The Sale’s Just the Start: How to Create Brand Loyalists With Superior Customer Care
So you just bought a new laptop, and right out of the box, you’re having issues. It’s running slow. No power cord came in the box, and the battery is low. On top of that, the space bar, backspace, and letters G and S are missing from the keyboard. You’ve got quite the problem product on your hands.
Your next step is to call the company and tell them what’s going on. So you dial the number and an exasperated voice answers.
“Willie’s Computer Barn. Willie speaking. How can I help you?”
“Hello. I just bought a computer from your store and there are a couple of issues.”
“You just bought it?”
“Yes. Earlier today.”
“Oh. Well, if you’ve already bought it, there’s nothing we can do.”
“What? But I bought it from your store.”
“We appreciate your business. But the sale was final.”
“But it’s running really slow. And there’s no space bar. Or power cord.”
“Well, sorry. Can’t do much about that. Have a good one.”
Have you ever encountered terrible customer service like that? There’s a good chance you have. Too many companies work hard to sell their product to first-time buyers but ignore customers once they’ve completed their purchase. When businesses take this approach, they miss out on future sales.
To avoid that fate, you need to provide stellar customer care after each purchase. Here are three ways to do that.
1. Follow Up Post-Sale
Building a loyal customer base begins with ensuring satisfaction. Some people think follow-up calls and emails are only for SaaS businesses or other companies selling expensive products and services. Not so. Following up with customers after their purchase makes them feel valued. It doesn’t matter whether they bought a laptop or a T-shirt. Knowing they’re seen as a person and not just a transaction matters.
A company’s follow-up goes a step beyond when it involves valuable takeaways. You could start by sending educational content that is beneficial to your customers. Partner with a vendor that offers technical writing services to develop helpful user guides for your product. This type of content builds trust with customers.
Even if buyers tell you they’re 100% satisfied with their purchase, continue nurturing your relationship with them. You can provide them with tips on how to use a product or service that they may be unaware of. Check in with them quarterly to offer assistance as needed. For a personal touch, you can call your customers and wish them a happy birthday. Remember: Treat them as people, not transactions.
2. Extinguish Fires Promptly
Regardless of how awesome your product is or how incredible your services are, there will always be an unhappy customer. You can’t please everyone. So for those buyers who aren’t satisfied, do what you can to help them with whatever their issue might be.
First, be willing to listen. It can be tempting to write off a complaint that seems frivolous. But doing so can cost you not just one customer, but other potential customers who hear about their negative experience. Listen intently to what the customer has to say. If their complaint shows up on a website or social media, don’t ignore it.
Next, apologize. A genuine “I’m sorry. How can we help?” makes a world of difference. Apologizing lets the customer know they’ve been heard. Do this in private if possible or in public if necessary. When a customer complains in an online review or on social media, respond publicly so others know you’re addressing the complaint.

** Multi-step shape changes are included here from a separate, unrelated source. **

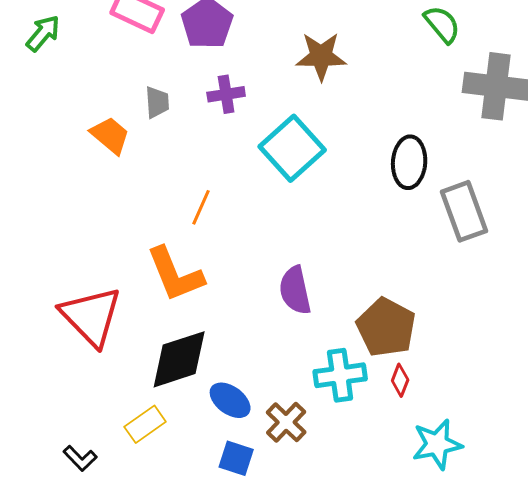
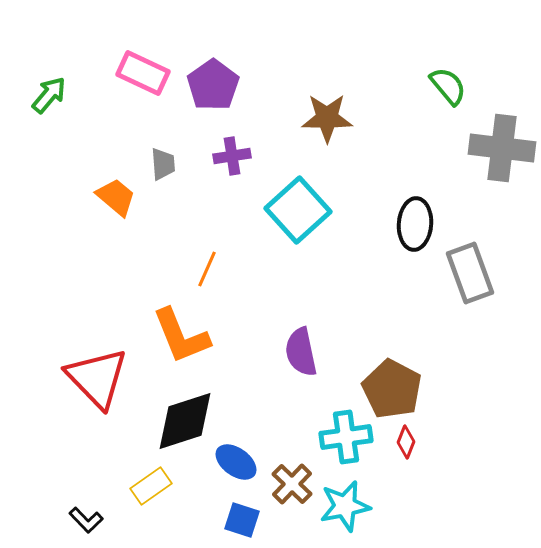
cyan star: (437, 444) -> (345, 506), moved

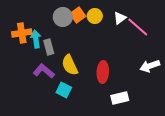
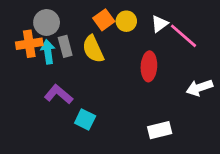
gray circle: (63, 17) -> (47, 22), moved
gray rectangle: (49, 47) -> (65, 46), moved
yellow semicircle: (70, 65) -> (93, 49), moved
red ellipse: (103, 72) -> (149, 66), moved

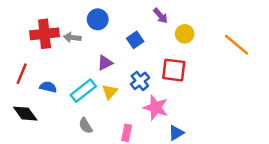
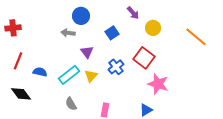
red cross: (45, 34) -> (13, 28), moved, size x0.7
gray arrow: (72, 37) -> (68, 33), moved
purple triangle: (105, 63) -> (87, 52), turned -40
red square: (174, 70) -> (144, 58), turned 30
pink star: (156, 107) -> (158, 84), moved

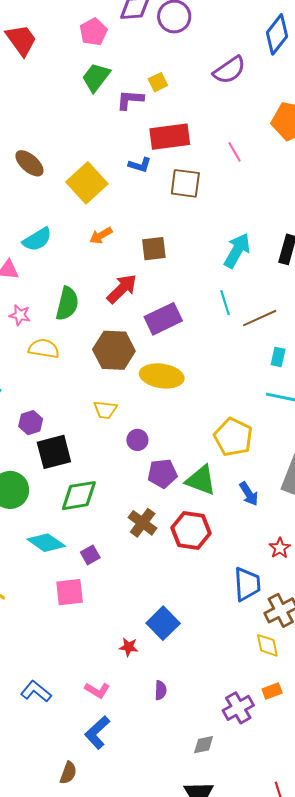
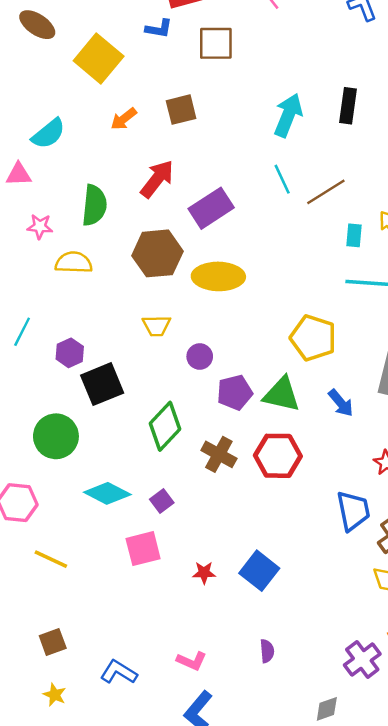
brown ellipse: (29, 163) -> (37, 25), moved
brown square: (154, 249) -> (181, 110), moved
green diamond: (79, 496) -> (165, 426), moved, turned -30
red star: (129, 647) -> (204, 573), moved

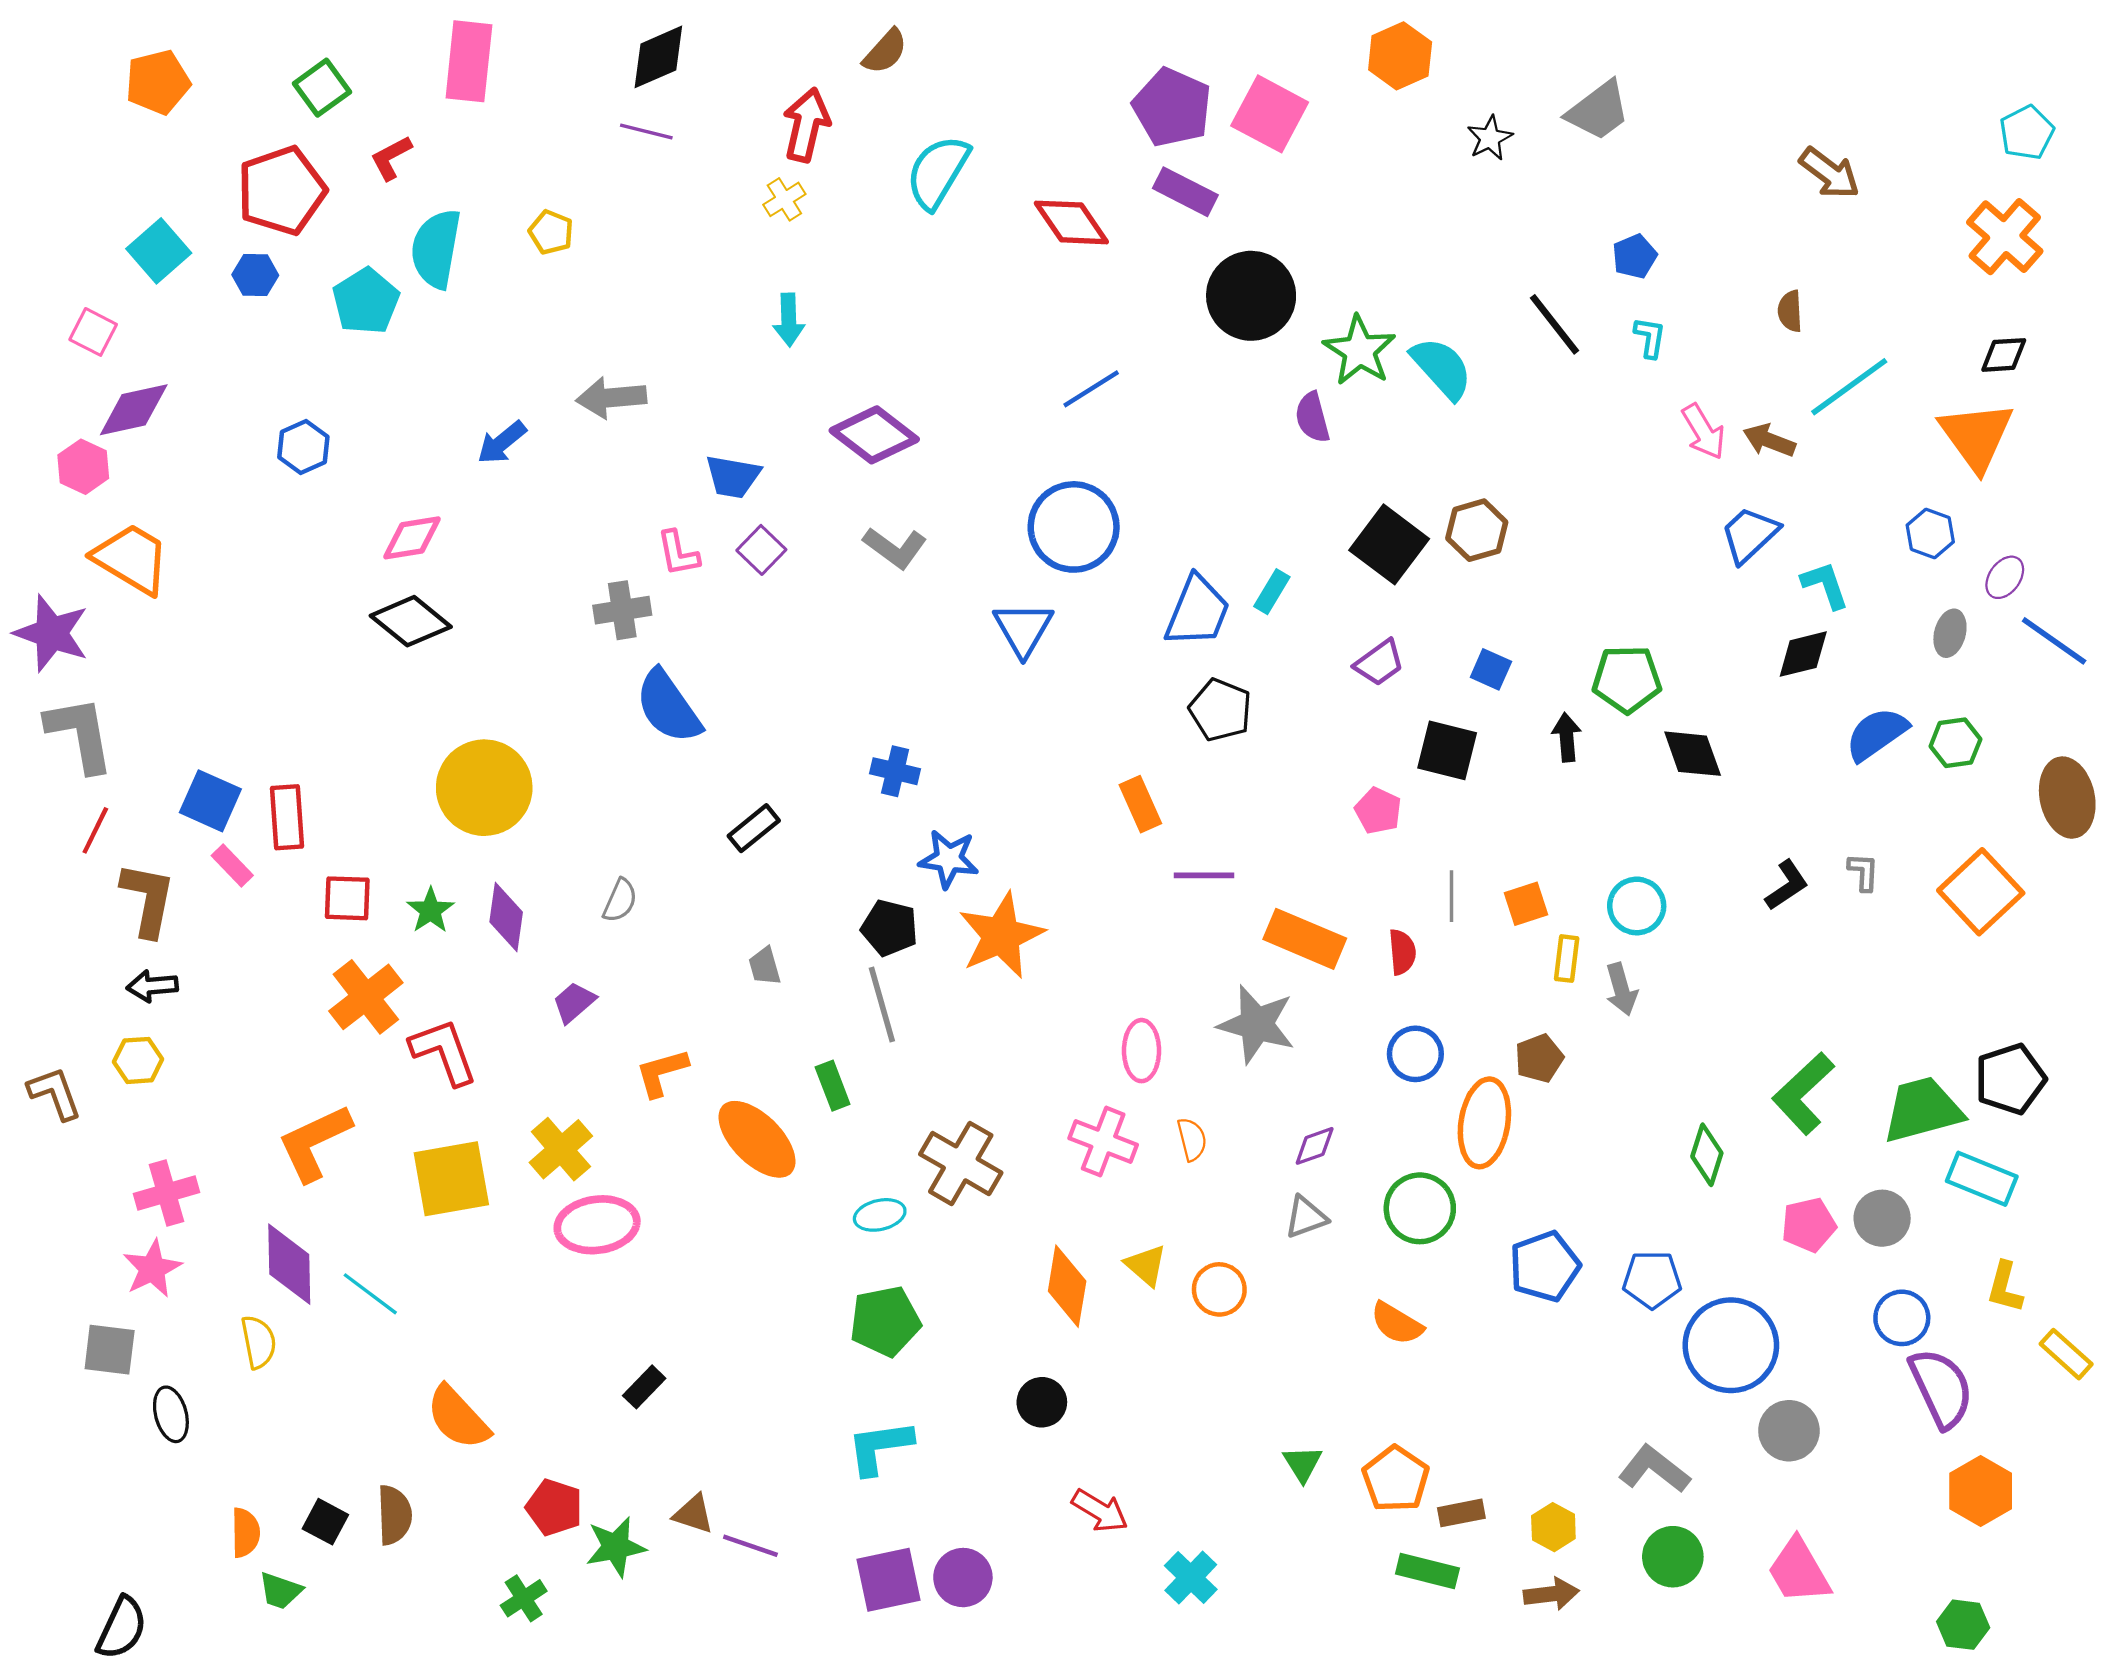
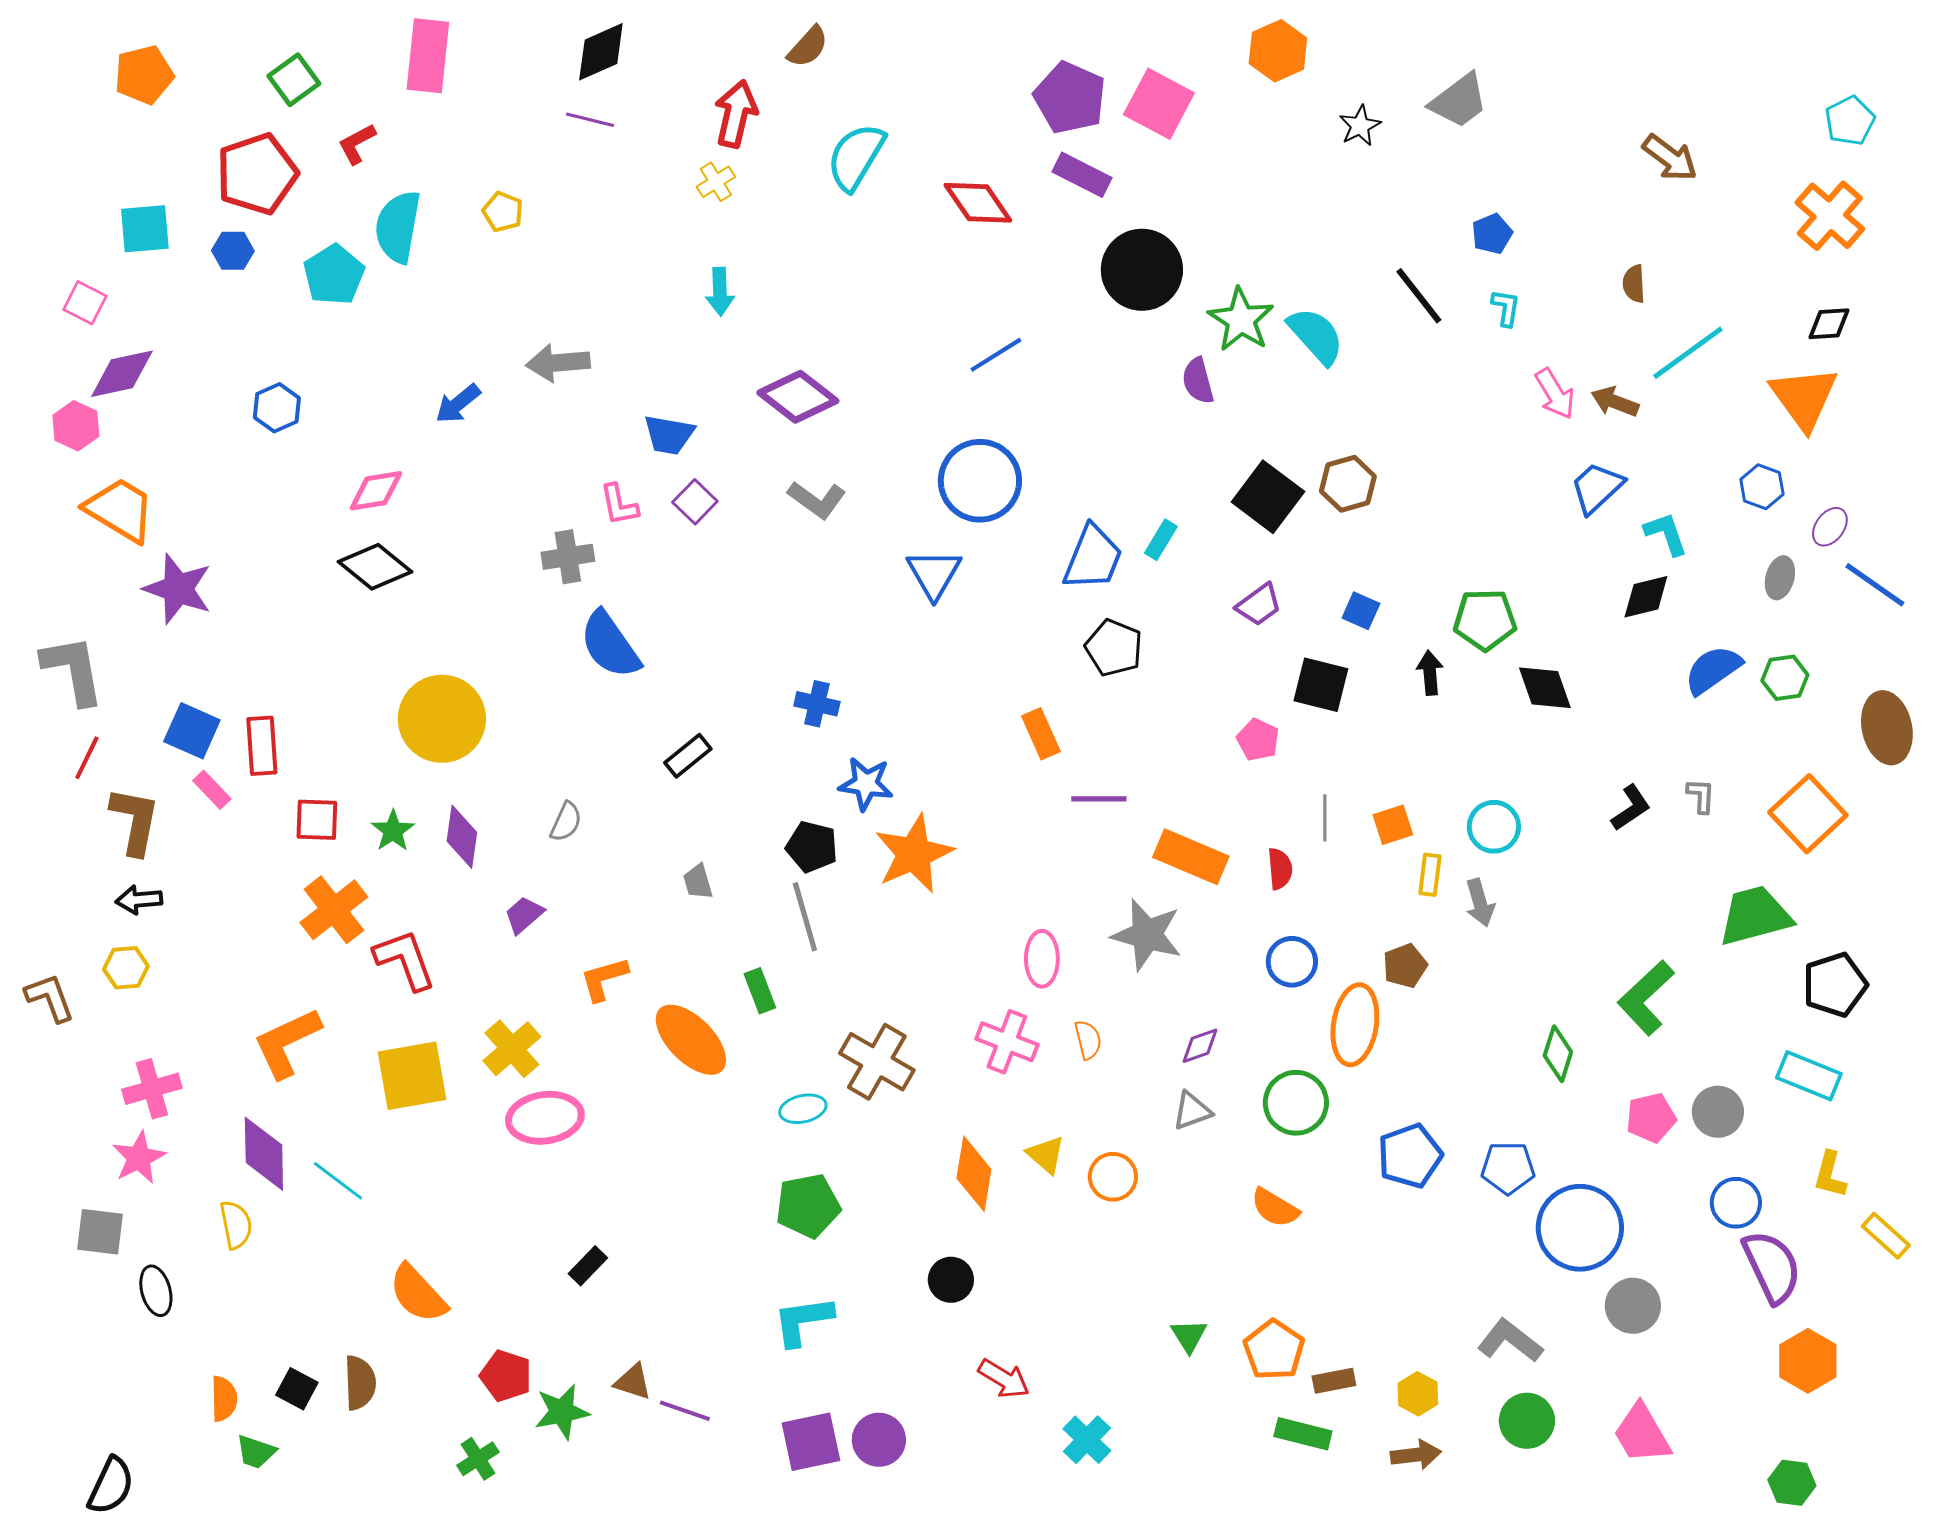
cyan square: (159, 251) -> (145, 229), turned 36
purple star: (51, 633) -> (178, 589), moved
green trapezoid: (1923, 1110) -> (1755, 916), moved

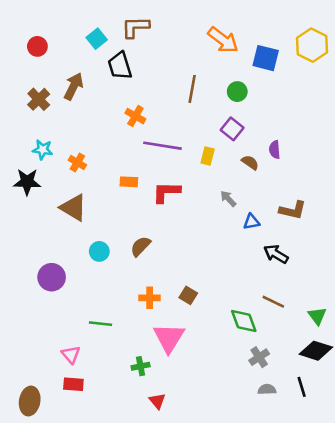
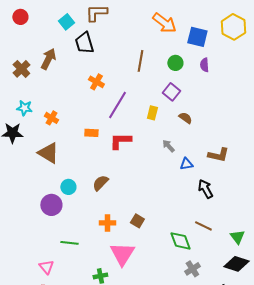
red circle: (37, 46) -> (20, 17), moved
purple line: (162, 146) -> (117, 105), turned -68
purple semicircle: (275, 150) -> (204, 65), moved
black arrow: (276, 254) -> (205, 189), turned 30
purple circle: (52, 277) -> (51, 205), moved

Finally, remedy the situation. Of course, the appropriate solution will depend on the problem. Whether it’s a refund, a replacement, or something else, work to make sure the customer is satisfied. The solution doesn’t mean letting the customer take advantage of you. It’s about making the customer know that, as a company, you value their business.
3. Earn New Business From Old Customers
Great brands have a devoted following. That’s because they’ve cultivated trust with their customers. An effective way to do this is by developing a loyalty program for customers that rewards them for their business. The best customer loyalty programs boost revenue with repeat purchases and word-of-mouth advertising.
These programs are carried out well by retailers who offer discounts and other offers to regular buyers. However, customer loyalty initiatives don’t have to be defined by discounted purchases. You can give program members access to exclusive events or make charitable donations on their behalf. You can let them shop sales early or send them a birthday present. Whatever perks it offers, your loyalty program should present customers with reasons to consider buying again from your brand.
Follow-up can be another key component of these programs. Regularly communicate product launches and other benefits to customers. Provide value-added content that doesn’t always ask for a sale, but instead informs and educates consumers. Make customers feel valued beyond the purchase of your product or service.
Companies that exceed customer expectations earn loyalty. Brands that treat buyers as humans and not just revenue sources earn trust. Putting a solid strategy in place for customer satisfaction can make a huge difference not just in your sales but in long-term growth. Audit your current customer satisfaction score (CSAT) and brainstorm ways to improve it. Superior customer care can make you stand out above your competition.